Overall suggestion: use present rather than future tense. So "we will address", "we will detail", becomes "we address", "we detail", everywhere.
Table 1: "z coordinates" should not be plural -- should be "z coordinate".
In R, it's more correct to say "package" than "library". I'm thinking of the references to the raster package.
I really liked the intro of @seanjtaylor's review, e.g.:
The authors contribute a simple model of player movement, predicting position at a time period using their velocity and position at the last time period plus some unobserved acceleration term which can be measured using a model.

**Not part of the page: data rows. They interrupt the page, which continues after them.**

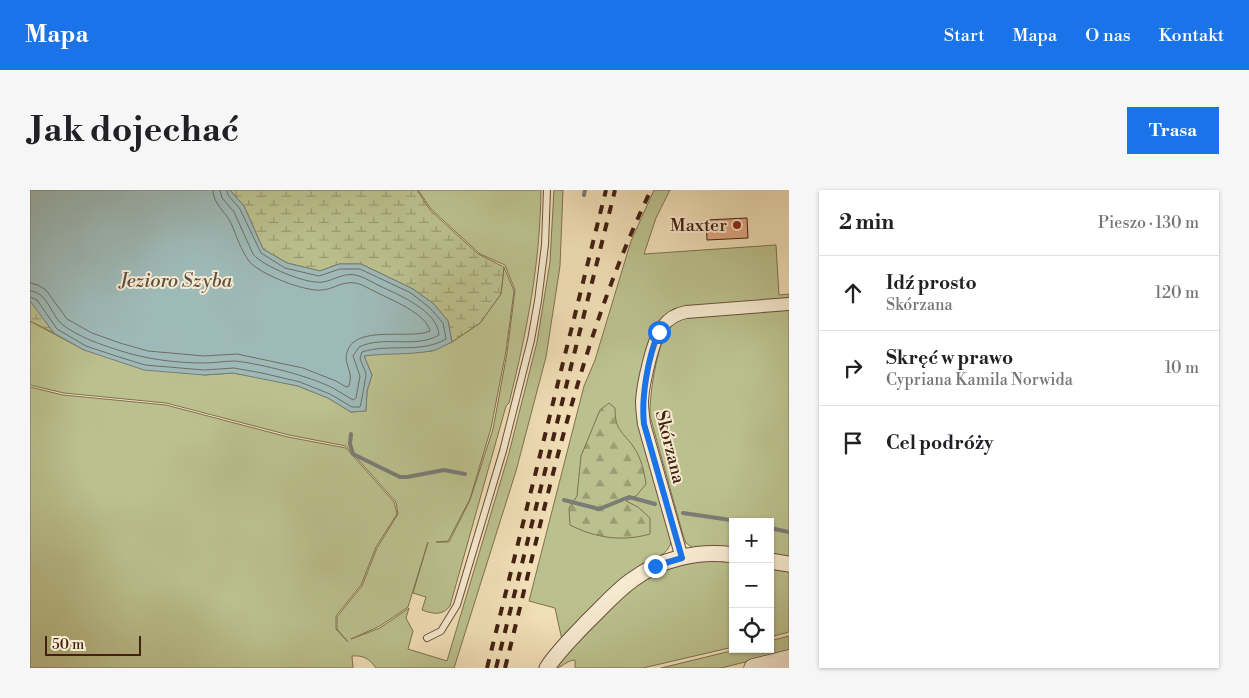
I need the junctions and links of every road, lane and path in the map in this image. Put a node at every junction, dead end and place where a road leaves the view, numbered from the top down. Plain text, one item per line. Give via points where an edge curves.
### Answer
1 (547, 190) edge
2 (789, 304) edge
3 (729, 555) edge
4 (682, 558) junction
5 (774, 562) edge
6 (789, 564) edge
7 (427, 638) dead end
8 (789, 659) edge
9 (547, 668) edge
10 (753, 668) edge

1 - 7 lane via 538,301 503,451 457,605 441,631
2 - 4 street, Skórzana via 676,314 663,326 656,339 642,411
3 - 4 street
4 - 9 street via 647,570 626,585
5 - 6 street
8 - 10 main road

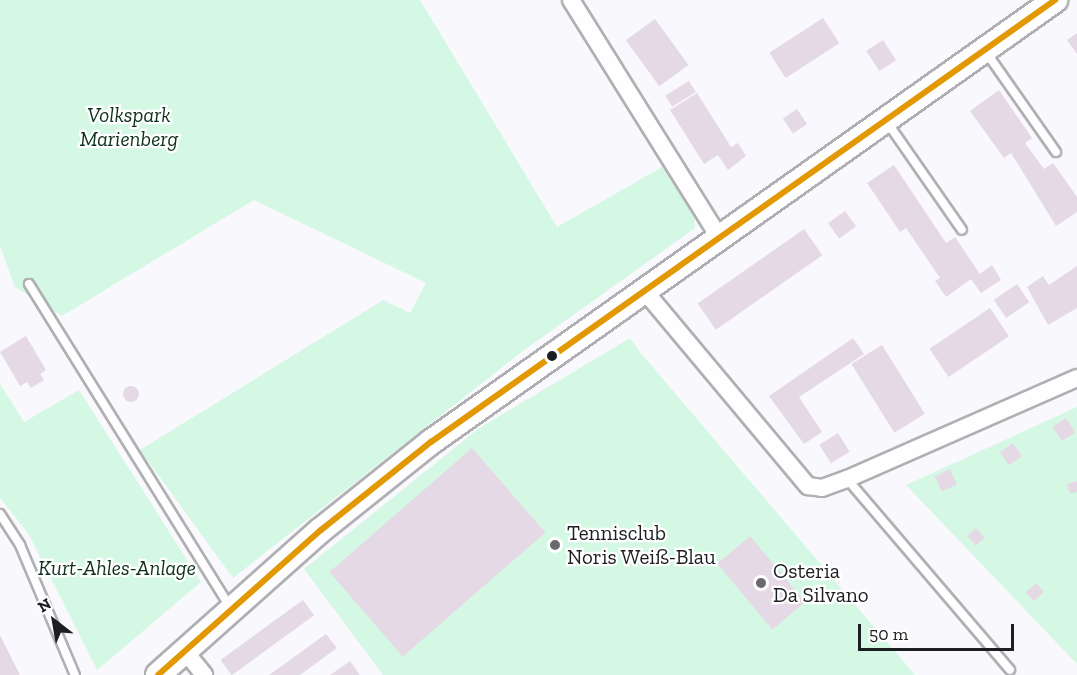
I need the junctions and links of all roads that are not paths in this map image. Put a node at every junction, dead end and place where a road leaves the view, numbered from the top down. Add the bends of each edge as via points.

I think it should inspire a few more sentences around the player movement model and what the terms mean. Stuff like: "A player's position at time t + 1 is modelled as position at time t plus ...." Basically restating the equation in words and helping the reader attach meaning to each term. Especially once I realized how critical the "empirical eta's" were to become, I really wished for some more help from the experts about how I should think about them.
I see @beanumber already pushed back on some of the basketball lingo and sports vocabulary and I gather some changes have already been made. I actually like that, towards the end, the paper gets quite serious about the basketball specifics. And yet I would still like to see more of an effort to bring the wording closer to a "general public" style (at least we're not aiming for "academic journal style"!).
Overall, let me repeat that this is a great case study of what it takes to bring raw SportVU data into an analytical environment, through a statistical model, and into useful visualizations. I look forward to a few more small revisions and submission to TAS.